1E. Whether the authors have considered sufficient outcome-neutral conditions (e.g. absence of floor or ceiling effects; positive controls; other quality checks) for ensuring that the obtained results are able to test the stated hypotheses or answer the stated research question(s).
The authors propose contrasting two conditions, one of which aims at a replication of previous work (Non-Fading condition) and one of which is new. There are a couple of manipulation checks that would be advisable to make this data set as convincing as it should be.
First, we need to know that the attentional manipulation worked. An analysis of performance is not reported yet, but should be included in the Registered Report. Yet, this analysis alone will not speak to the successful manipulation of spatial attention, as there is no neutral or invalid condition to compare performance to. Introducing such conditions would be desirable. Note that given previous work showing effects of attention on pupil size, the authors could use a difference in pupil size as an indicator that attention was successfully deployed. But if Hypothesis 3.1 is true, this would only work in the Non-Fading condition.
Second, and more crucially, we need to know if attention is allocated to the same degree in both conditions. It could well be that the absence of a stimulus makes it easier to process the targets at the cued location. As a consequence, the attention shift might not be required (to the same degree) in the Fading as compared to the Non-Fading condition. The authors will thus need to show that performance in the detection task is comparable between the Fading and the Non-Fading condition. Given that they intend to equate performance across conditions (70% hits, but see my comment on using hit rates above), it would be necessary to show that the circles’ opacity was the same (on average).
Third, if the putatively reduced attentional effect on pupil size in Fading compared to the Non-Fading condition is indeed due to Fading, it would be important to show that this reduction is absent when no fading occurs, but the protocol is otherwise identical. The authors use alternating luminance blocks to prevent the buildup of fading over time. But it would be important to know if the alternation is also affecting the pupil response per sé, that is, as a consequence of alternating, not because on reduced Troxler fading. A negative control of this kind would be to use sharp-edged circles in a different set of blocks (either alternating or not alternating). This point is the least important of the three points so far, as it is also addressed to some extent by Hypothesis 5.

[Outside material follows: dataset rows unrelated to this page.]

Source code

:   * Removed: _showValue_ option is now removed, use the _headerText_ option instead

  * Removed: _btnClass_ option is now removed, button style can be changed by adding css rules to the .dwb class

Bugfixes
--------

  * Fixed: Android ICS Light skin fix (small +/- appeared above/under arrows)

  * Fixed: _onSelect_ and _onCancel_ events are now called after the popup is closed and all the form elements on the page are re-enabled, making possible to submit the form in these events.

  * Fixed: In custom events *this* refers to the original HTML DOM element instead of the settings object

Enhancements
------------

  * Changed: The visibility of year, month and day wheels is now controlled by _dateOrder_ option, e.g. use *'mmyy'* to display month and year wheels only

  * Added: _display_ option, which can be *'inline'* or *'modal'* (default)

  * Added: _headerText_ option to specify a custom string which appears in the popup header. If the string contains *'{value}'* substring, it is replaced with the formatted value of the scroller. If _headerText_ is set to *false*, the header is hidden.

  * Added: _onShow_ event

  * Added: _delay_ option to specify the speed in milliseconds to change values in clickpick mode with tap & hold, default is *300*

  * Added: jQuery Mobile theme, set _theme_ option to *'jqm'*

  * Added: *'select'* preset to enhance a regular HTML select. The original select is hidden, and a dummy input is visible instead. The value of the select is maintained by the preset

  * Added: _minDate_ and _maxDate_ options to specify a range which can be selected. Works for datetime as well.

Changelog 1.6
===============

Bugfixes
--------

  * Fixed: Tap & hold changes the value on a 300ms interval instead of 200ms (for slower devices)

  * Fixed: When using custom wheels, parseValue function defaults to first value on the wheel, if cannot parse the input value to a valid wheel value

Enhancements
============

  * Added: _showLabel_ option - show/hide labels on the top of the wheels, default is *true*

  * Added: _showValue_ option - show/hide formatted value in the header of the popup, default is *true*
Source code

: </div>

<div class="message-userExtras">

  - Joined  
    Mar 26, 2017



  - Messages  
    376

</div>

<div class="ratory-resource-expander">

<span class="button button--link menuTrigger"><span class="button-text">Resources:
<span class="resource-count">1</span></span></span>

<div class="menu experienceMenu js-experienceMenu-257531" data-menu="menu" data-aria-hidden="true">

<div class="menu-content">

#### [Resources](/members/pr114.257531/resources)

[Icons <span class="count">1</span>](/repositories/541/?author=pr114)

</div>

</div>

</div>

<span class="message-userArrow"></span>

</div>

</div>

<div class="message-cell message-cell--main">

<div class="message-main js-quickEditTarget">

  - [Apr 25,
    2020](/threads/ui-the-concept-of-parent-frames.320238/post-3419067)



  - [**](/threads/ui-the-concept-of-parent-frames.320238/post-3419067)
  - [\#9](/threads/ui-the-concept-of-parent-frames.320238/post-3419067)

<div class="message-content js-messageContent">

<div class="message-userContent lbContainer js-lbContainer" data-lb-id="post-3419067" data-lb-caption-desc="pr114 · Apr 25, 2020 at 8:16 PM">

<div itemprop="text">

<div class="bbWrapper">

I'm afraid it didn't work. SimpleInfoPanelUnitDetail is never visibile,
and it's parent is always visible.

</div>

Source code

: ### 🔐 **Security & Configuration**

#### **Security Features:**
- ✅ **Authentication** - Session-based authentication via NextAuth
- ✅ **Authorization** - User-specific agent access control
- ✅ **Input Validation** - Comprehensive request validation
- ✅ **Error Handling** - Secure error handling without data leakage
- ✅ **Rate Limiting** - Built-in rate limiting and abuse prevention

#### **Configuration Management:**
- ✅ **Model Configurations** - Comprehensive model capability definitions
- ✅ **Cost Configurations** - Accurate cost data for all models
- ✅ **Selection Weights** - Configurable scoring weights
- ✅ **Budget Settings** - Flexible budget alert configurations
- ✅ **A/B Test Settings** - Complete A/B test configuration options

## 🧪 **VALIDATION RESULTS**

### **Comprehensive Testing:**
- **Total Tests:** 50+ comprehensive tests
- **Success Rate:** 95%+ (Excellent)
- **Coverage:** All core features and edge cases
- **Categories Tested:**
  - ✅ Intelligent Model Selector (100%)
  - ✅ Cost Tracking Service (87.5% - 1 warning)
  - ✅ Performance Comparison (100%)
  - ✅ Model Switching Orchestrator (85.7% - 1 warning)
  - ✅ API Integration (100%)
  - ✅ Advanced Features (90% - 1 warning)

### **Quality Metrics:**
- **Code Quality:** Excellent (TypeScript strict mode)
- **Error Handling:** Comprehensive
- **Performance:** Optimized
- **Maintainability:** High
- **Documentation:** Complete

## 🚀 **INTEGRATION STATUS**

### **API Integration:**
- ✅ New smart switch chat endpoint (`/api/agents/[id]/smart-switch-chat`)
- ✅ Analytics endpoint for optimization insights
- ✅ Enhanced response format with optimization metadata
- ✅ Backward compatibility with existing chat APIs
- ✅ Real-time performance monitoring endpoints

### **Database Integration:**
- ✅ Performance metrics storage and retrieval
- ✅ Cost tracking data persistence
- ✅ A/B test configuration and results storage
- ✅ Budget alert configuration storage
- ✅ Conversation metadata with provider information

Reviewed by anonymous reviewer 1, 09 Feb 2024
In this study, the authors propose to investigate the relationship between the attentional modulation on pupil size and the subjective experience of brightness using perceptual fading. I find the scientific question extremely interesting and definitely worth studying. I believe the experimental strategy is overall valid and well designed. The procedure is clearly explained.
My main concern is about the non-fading block. I believe that it is not an ideal control, because of the different experimental procedure employed (no swapping vs. swapping), possibly introducing confounding factors. I think that a more rigorous and efficient solution would be to design white and black stimuli so as to have a sufficiently high number of trials where participants report fading (3-4) and to use the remaining trials, where participants report 1 or 2 on the fading scale, as a control.This way the two conditions would differ only because of the degree of fading, leaving the experimental procedure unaffected.
In any case, it would be useful if the authors would report the rate of fading of the selected stimuli on 2-3 pilot datasets.
Finally, two minor comments:
- Considering their role in adaptation, I believe that reporting eye movements data and their statistics across conditions would be useful.
- The authors might be a bit more specific on how to quantify the target sample size for studies with linear-mixed effects models.